The meaning of 'paid' therefore takes its general legal meaning which includes constructive payment.

The ordinary meaning of 'paid' was considered by the Federal Court of Australia in ABB Australia Pty Ltd and Another v Federal Commissioner of Taxation (2007) 162 FCR 189 (ABB). In ABB Lindgren J said at page 226 that:

    It is said that in order for payment to occur, there must be a monetary obligation, the offer of an act by the debtor in discharge of it, and an acceptance of that offer by the creditor; see Proctor C, Mann on the Legal Aspect of Money (6th ed, Oxford University Press, 2005) at [7.04]; Brindle M and Cox R (eds), The Law of Bank Payments (3rd ed, Sweet & Maxwell, 2004) at [1-002] ff, and cases referred to in those works, including Libyan Arab Foreign Bank v Bankers Trust Company [1989] QB 728 at 764 per Staughton J; Goode RM, Payment Obligations in Commercial and Financial Transactions (London, Sweet & Maxwell, 1983) p 11 ff; and Derham SR, The Law of Set-Off (3rd ed, Oxford University Press, 2003) at [16.01] and fn 2. These conditions are satisfied in the present case. ABB Australia had a monetary obligation to ABB Zurich; these companies were in agreement that that monetary obligation should be discharged by ABB Australia's paying the amount to BAL.

In East Finchley Pty Ltd v Commissioner of Taxation (1989) 90 ALR 457 (East Finchley) an issue to be considered was whether a payment had been made by a set-off arrangement. Hill J observed at page 470 that:

    …I can see no reason why the combination of the two letters should not in any event have constituted a sufficient demand for payment to bring about a situation that there was an obligation in equity by force of the trust deed to pay to the beneficiaries and an obligation by virtue of the loan agreement between the trustee and beneficiaries in law to pay by way of loan the moneys to the trustee by the beneficiaries so that the principle in Spargo's case brought about the result that there was in law a payment.

The Loan Document which exists between Company A and Company B formalises an intercompany loan facility which has existed for a long period of time between Company A and Company B.

Company A contends that invoice #1 dated 30 June 20YY for a specific amount was paid through a set-off arrangement when it requested and was to be provided with additional loan funds from Company B under the Loan Document and was directed by Company B to make journal entries adjusting the balance of the outstanding intercompany loan facility as consideration for settlement of the outstanding invoice in full. On the facts available there is nothing to suggest that Company B did not have the capacity to actually lend loan funds to Company A.

The Commissioner has considered the application of the doctrine of set-off in GST Determination 2004/4 (GSTD 2004/4) and Taxation Determination 2005/52 (TD 2005/52).

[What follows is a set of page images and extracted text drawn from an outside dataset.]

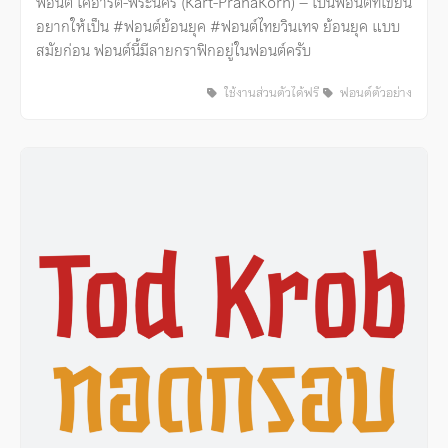
ฟอนต์ เคอาร์ต-พระนคร (Kart-PranaKorn) – เป็นฟอนต์ที่เขียน
อยากให้เป็น #ฟอนต์ย้อนยุค #ฟอนต์ไทยวินเทจ ย้อนยุค แบบ
สมัยก่อน ฟอนต์นี้มีลายกราฟิกอยู่ในฟอนต์ครับ
ใช้งานส่วนตัวได้ฟรี
ฟอนต์ตัวอย่าง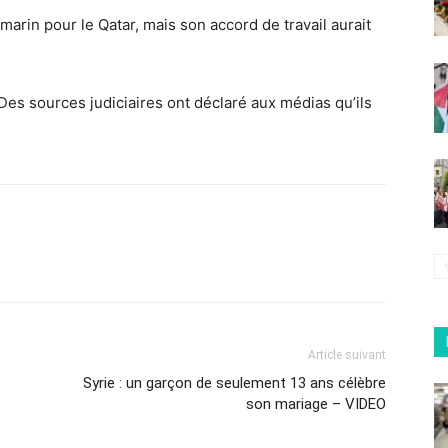
arin pour le Qatar, mais son accord de travail aurait
es sources judiciaires ont déclaré aux médias qu’ils
Article suivant
Syrie : un garçon de seulement 13 ans célèbre
son mariage – VIDEO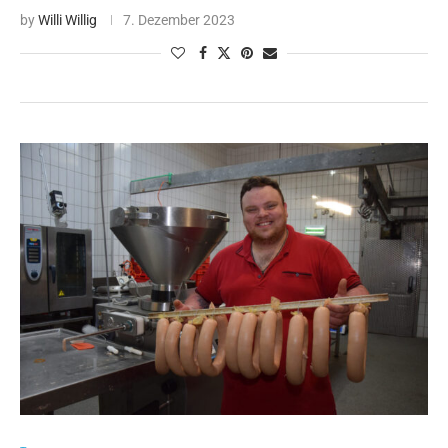
by
Willi Willig
7. Dezember 2023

In GSTD 2004/4 paragraphs 25-28 concern lines of credit and overdrafts, paragraph 27 relevantly provides:

    On closer examination there is a set-off in this situation. The supplier agrees that, instead of accepting payment directly from the recipient, the supplier will lend the required amount, or arrange for the required amount to be lent, to the recipient. Rather than go through the formality of then advancing those loan moneys to the recipient only to have the recipient immediately return the amount by way of payment for the supply, the parties simply set off the obligation to advance the loan moneys to the recipient against the recipient's obligation to pay for the supply. In this way the recipient's obligation to pay for the supply under a contract of sale is discharged and replaced with an obligation to repay the money lent (together with any interest that will accrue on the money lent) under the loan contract.

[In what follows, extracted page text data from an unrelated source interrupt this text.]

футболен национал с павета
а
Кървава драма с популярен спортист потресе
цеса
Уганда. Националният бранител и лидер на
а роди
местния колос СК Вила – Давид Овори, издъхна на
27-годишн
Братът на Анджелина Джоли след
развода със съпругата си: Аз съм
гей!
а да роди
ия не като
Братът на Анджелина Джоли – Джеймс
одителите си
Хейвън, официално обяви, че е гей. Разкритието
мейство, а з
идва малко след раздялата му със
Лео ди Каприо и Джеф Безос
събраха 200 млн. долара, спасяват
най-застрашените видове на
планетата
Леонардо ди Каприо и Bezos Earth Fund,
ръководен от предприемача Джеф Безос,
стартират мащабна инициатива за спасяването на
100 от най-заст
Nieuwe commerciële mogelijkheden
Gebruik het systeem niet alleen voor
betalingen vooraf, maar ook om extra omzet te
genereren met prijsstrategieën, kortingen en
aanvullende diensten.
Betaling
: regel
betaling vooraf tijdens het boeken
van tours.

In TD 2005/52 at paragraph 2 the Commissioner stated that '…[a] set-off occurs if there are presently due mutual liabilities of sums certain owing between the same parties which they agree to set-off in equal amounts against each other.' The Commissioner summarised the relevant authorities:

      3. The doctrine of set-off was considered in re Harmony and Montague Tin and Copper Mining Company (1873) 8 LR Ch App 407 (known commonly as Spargo's Case) where Mellish LJ said at 414:

          Nothing is clearer than that if parties account with each other, and sums are stated to be due on one side, and sums to an equal amount due on the other side on that account, and those accounts are settled by both parties, it is exactly the same thing as if the sums due on both sides had been paid. Indeed, it is a general rule of law, that in every case where a transaction resolves itself into paying money by A. to B., and then handing it back again by B. to A., if the parties meet together and agree to set one demand against the other, they need not go through the form and ceremony of handing the money backwards and forwards.

      4. In FC of T v. Steeves Agnew & Co (Vic) Pty Ltd (1951) 82 CLR 408 Dixon J in approving the doctrine of set-off established in Spargo's Case said at 420:

        If cross-liabilities in sums certain of equal amounts immediately payable are mutually extinguished by an agreed set-off, that amounts to payment for most common-law and statutory purposes.

      5. The doctrine of set-off also includes a set-off of equal amounts where unequal sums are owed by the parties if payment of the residue is effected by other means: FC of T v. Steeves Agnew & Co (Vic) Pty Ltd (1951) 82 CLR 408 per Dixon J at 421.

The Commissioner accepted at paragraph 6 of TD 2005/52 that an amount set-off in respect of the acquisition of an asset would constitute money paid in respect of the acquisition of the asset for the purposes of the first element of the cost base for the purposes of subsection 110-25(2) of the ITAA 1997 and the reduced cost base in section 110-55 of the ITAA 1997.

The Commissioner accepts that in the circumstances of this private ruling there are two presently existing mutual liabilities of sums certain, specifically:

    · the liability of Company A to pay invoice #1 dated 30 June 20YY for a specific amount rendered by Company B because of a history of conduct between the parties and the terms of Letter A; and

    · the liability of Company B to pay loan funds for a specific amount to Company A under the terms of the Loan Document.

In particular, on the facts to which this private ruling relates there is no basis on which to conclude that both liabilities have not been properly created.

The Commissioner also accepts that the two presently existing mutual liabilities of sums certain have been legitimately set-off by the letters dated 30 June 20YY.

Given the above, the expenditure incurred by Company A to its associate Company B as a result of invoice #1 dated 30 June 20YY, for a specific amount, was paid in the 20YY year of income for the purposes of paragraph 355-205(1)(b) of the ITAA 1997.

Conclusion

Company A is entitled to a notional deduction under section 355-205 of the ITAA 1997 for the expenditure which it incurred and paid to its associate Company B in the 20YY year of income in relation to invoice #1 dated 30 June 20YY.

Note: As mentioned above, this private ruling is based on the facts stated in the description of the scheme ruled on. If the circumstances of a particular arrangement are materially different from these facts, especially in relation to the form and substance of the loan agreement between the parties, a private ruling based on those facts may provide a different result.